尖閣諸島国有化をめぐり中国本土の反日デモは鎮静化したが、今度は台湾が騒がしくなった。きのう24日(2012年9月)、台湾の3大漁港のひとつといわれる南方澳漁港から、70隻の漁船が尖閣諸島周辺海域へ向け出港した。「とくダネ!」は親日的といわれてきた台湾の抗議の背景に何があるのか探った。
農業、不動産、医療、外食、ホテル、マスメディアなども展開する「旺旺グループ」
南方澳漁港ではヒューン、ヒューン、ドドーン、ドドーンと花火が炸裂する。そばのテントに大量の生卵が置いてある。デモのためなのかと聞くと、「船で食べるためです」と緊張した表情で答える。異様な雰囲気の中での出発だ。船に掲げられた横断幕には「生存のために漁業権を守る」「釣魚台は台湾のもの」などと大書してある。
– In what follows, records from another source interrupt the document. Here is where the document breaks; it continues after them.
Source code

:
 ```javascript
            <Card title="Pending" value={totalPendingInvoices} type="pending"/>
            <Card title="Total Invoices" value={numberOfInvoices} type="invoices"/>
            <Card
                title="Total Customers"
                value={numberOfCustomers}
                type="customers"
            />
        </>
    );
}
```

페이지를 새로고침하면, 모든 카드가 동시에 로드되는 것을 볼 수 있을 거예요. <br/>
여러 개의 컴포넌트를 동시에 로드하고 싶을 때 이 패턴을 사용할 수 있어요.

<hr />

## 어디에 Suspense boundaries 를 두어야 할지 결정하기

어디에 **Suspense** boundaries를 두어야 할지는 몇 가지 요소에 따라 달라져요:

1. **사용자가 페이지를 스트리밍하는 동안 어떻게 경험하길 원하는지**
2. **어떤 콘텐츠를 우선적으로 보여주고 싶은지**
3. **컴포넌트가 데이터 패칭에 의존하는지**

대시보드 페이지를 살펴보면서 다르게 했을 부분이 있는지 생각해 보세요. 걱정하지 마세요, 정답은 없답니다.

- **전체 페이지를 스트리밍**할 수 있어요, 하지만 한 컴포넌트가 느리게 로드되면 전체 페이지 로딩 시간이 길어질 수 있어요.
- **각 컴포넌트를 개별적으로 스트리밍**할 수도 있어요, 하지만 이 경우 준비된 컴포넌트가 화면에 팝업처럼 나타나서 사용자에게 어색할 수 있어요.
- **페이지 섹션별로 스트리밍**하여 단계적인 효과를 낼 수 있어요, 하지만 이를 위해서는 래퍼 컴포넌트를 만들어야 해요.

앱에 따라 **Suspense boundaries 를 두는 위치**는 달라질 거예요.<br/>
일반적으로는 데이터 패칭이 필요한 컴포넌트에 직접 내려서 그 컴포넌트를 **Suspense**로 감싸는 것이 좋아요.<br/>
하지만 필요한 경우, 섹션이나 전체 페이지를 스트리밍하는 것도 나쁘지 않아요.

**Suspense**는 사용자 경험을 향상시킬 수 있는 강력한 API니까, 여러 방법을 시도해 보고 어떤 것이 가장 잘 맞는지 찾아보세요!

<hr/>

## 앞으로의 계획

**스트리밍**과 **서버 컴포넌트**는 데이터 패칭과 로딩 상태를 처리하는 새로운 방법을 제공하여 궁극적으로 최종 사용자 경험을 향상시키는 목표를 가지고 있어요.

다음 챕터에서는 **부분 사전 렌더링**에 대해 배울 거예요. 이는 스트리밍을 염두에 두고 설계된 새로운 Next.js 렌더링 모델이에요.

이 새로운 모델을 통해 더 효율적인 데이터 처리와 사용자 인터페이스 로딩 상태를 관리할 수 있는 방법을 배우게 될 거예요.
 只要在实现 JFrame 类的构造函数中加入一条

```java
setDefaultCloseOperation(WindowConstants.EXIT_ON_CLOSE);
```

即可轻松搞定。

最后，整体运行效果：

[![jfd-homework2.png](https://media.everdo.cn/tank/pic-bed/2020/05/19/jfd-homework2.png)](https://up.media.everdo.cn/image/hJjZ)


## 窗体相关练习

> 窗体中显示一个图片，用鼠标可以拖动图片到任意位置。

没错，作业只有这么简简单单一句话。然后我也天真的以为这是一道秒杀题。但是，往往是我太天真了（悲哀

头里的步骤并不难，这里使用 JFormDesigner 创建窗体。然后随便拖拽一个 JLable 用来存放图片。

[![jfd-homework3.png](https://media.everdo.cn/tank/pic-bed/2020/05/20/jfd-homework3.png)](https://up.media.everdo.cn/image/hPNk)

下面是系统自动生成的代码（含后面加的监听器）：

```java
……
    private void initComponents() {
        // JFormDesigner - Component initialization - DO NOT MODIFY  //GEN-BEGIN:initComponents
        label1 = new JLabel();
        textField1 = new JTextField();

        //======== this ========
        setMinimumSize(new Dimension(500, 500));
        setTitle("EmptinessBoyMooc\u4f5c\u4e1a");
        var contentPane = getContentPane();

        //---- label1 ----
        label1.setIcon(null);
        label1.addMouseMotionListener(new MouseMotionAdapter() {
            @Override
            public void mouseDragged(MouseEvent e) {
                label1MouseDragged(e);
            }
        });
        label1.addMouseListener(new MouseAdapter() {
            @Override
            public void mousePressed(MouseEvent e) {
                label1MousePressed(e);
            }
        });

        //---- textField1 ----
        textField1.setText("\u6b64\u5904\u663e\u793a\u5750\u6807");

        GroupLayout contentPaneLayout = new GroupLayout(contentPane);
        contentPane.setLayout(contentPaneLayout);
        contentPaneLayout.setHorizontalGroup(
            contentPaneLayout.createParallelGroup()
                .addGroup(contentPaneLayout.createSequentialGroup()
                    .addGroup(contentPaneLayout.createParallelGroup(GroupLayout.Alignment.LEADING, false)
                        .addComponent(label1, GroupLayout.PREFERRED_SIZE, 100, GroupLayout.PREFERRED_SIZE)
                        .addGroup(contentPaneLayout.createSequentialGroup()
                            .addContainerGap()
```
それら漁船にはある共通点があった。それぞれ旗を掲げているが、いずれも中国本土で幅広く事業を展開する台湾の企業グループのものだった。アナウンサーの田中大貴が説明する。「船には赤い横断幕や旗が目立ちました。そして、『旺』という字がたくさんありました。これは台湾の『旺旺グループ』のものです。このグループが作っているせんべいは、中国で1日3億枚食べられています」
もともと菓子のメーカーだったが、いまでは農業、不動産、医療、外食、ホテル、マスメディアなど、台湾だけでなく中国本土でも展開している。田中は「けさ(25日)の産経新聞に、台湾の実業家が活動費約1350万円を漁船に寄付したという報道があります。ですから、おそらくこの『旺旺グループ』がお金を渡し、それを燃料費にして出港したと思われます」と伝えた。
中国政府の意を汲んでパフォーマンス
外交評論家の宮家邦彦「中国に進出し、成功している台湾の企業は中国政府の意をくみ、それを自主的に支援する傾向がある」
国際ジャーナリストの竹田圭吾「台湾政府としては、日本との関係を維持する必要があるので、自分たちでは言えないことを企業に主張してもらいたいという背景があるのではないか」
中国、台湾、それぞれにさまざまな手を繰り出してくる。